* _Text section_
When They’re the Same

Most of the time, playerId === targetId:

// Player A moves their own character
runtime.submitAction('move', { x: 100, y: 200 });

// Inside action:
context.playerId  // 'player-A'
context.targetId  // 'player-A' (defaults to playerId)

In this common case, both would work. But always use targetId for consistency.

When They’re Different

Sometimes, one player affects another player:

// Player A shoots Player B
runtime.submitAction('takeDamage', { amount: 10 }, 'player-B');
//                                                   ^^^^^^^^^^
//                                                   targetId

// Inside action:
apply: (state, context, input) => {
  console.log(context.playerId);  // 'player-A' (who shot)
  console.log(context.targetId);  // 'player-B' (who got hit)

  // ✅ Correct: Damage player-B
  state.players[context.targetId].health -= input.amount;

  // ❌ Wrong: Would damage player-A instead!
  state.players[context.playerId].health -= input.amount;
}
When to Use playerId

Use playerId for:

  • Logging: “Player A triggered action X”
  • Permissions: “Can this player do this?”
  • Scoring: “Player A scored a kill”

Use targetId for:

  • State mutations: Always!

Real-World Examples

Example 1: Player Movement

actions: {
  move: {
    apply: (state, context, input: { x: number; y: number }) => {
      // ✅ Use targetId - affects the moving player
      const player = state.players[context.targetId];
      if (player) {
        player.x = input.x;
        player.y = input.y;
      }
    }
  }
}

// Usage:
runtime.submitAction('move', { x: 150, y: 200 });

Example 2: Combat (One Player Affects Another)

actions: {
  attack: {
    apply: (state, context, input: { damage: number; victimId: string }) => {
      // ✅ context.playerId = attacker
      // ✅ But we use input.victimId to know who to damage
      const victim = state.players[input.victimId];
      if (victim) {
        victim.health -= input.damage;

        // Log who attacked
        console.log(`${context.playerId} attacked ${input.victimId}`);
      }
    }
  }
}

// Player A attacks Player B
runtime.submitAction('attack', {
  damage: 25,
  victimId: 'player-B'
});

In this case, targetId defaults to the attacker’s ID, but we use input.victimId to know who to damage. This is a valid pattern when the action affects multiple entities.

* _Task instructions_
Please repeat the stretch of the text on playerId and targetId from "When They’re the" through "targetId for consistency.".

* _Stored items_
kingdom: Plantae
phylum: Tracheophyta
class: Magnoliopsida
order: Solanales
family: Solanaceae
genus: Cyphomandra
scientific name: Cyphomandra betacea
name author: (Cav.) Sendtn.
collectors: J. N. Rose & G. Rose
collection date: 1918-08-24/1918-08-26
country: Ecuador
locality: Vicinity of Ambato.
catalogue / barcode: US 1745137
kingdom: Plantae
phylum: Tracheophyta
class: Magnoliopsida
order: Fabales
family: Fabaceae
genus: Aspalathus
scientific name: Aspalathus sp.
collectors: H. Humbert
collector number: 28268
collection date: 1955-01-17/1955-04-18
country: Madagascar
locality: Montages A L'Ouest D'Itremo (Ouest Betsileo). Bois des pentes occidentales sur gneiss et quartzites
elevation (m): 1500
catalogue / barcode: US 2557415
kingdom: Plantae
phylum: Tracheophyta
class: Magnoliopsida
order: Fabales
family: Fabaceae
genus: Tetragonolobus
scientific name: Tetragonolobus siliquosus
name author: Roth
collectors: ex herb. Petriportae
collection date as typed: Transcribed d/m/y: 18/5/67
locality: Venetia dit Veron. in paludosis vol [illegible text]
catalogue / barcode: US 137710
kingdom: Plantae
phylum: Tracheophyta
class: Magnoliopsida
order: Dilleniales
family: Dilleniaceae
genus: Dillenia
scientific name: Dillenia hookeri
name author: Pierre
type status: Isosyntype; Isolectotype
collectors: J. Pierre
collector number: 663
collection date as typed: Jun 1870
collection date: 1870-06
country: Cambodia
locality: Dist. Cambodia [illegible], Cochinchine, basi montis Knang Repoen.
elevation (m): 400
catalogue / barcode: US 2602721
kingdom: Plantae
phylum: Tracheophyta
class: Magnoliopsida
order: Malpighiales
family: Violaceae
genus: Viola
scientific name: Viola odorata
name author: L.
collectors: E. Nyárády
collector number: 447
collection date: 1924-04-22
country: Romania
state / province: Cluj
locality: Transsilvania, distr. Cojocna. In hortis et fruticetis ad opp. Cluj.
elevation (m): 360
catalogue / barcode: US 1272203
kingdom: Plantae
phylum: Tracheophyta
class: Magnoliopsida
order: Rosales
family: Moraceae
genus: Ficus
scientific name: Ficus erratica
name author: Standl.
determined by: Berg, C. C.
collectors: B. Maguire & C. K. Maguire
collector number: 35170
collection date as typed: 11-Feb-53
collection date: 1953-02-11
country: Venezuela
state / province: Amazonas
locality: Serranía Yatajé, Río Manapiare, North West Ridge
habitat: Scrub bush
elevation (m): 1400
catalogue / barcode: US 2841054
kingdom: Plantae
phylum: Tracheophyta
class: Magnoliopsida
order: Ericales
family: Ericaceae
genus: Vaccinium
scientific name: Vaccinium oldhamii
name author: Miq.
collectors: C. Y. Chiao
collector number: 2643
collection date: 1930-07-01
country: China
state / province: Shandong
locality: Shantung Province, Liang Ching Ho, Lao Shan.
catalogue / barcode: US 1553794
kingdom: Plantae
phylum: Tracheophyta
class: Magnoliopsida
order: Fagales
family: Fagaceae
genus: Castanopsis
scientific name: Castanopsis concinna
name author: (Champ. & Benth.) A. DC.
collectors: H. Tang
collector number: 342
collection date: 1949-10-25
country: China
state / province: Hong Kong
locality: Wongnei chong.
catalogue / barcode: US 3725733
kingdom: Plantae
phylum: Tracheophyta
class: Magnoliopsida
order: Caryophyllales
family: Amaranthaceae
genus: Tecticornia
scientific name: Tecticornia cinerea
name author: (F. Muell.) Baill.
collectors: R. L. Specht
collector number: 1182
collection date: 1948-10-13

* _Finished task_
When They’re the Same

Most of the time, playerId === targetId:

// Player A moves their own character
runtime.submitAction('move', { x: 100, y: 200 });

// Inside action:
context.playerId  // 'player-A'
context.targetId  // 'player-A' (defaults to playerId)

In this common case, both would work. But always use targetId for consistency.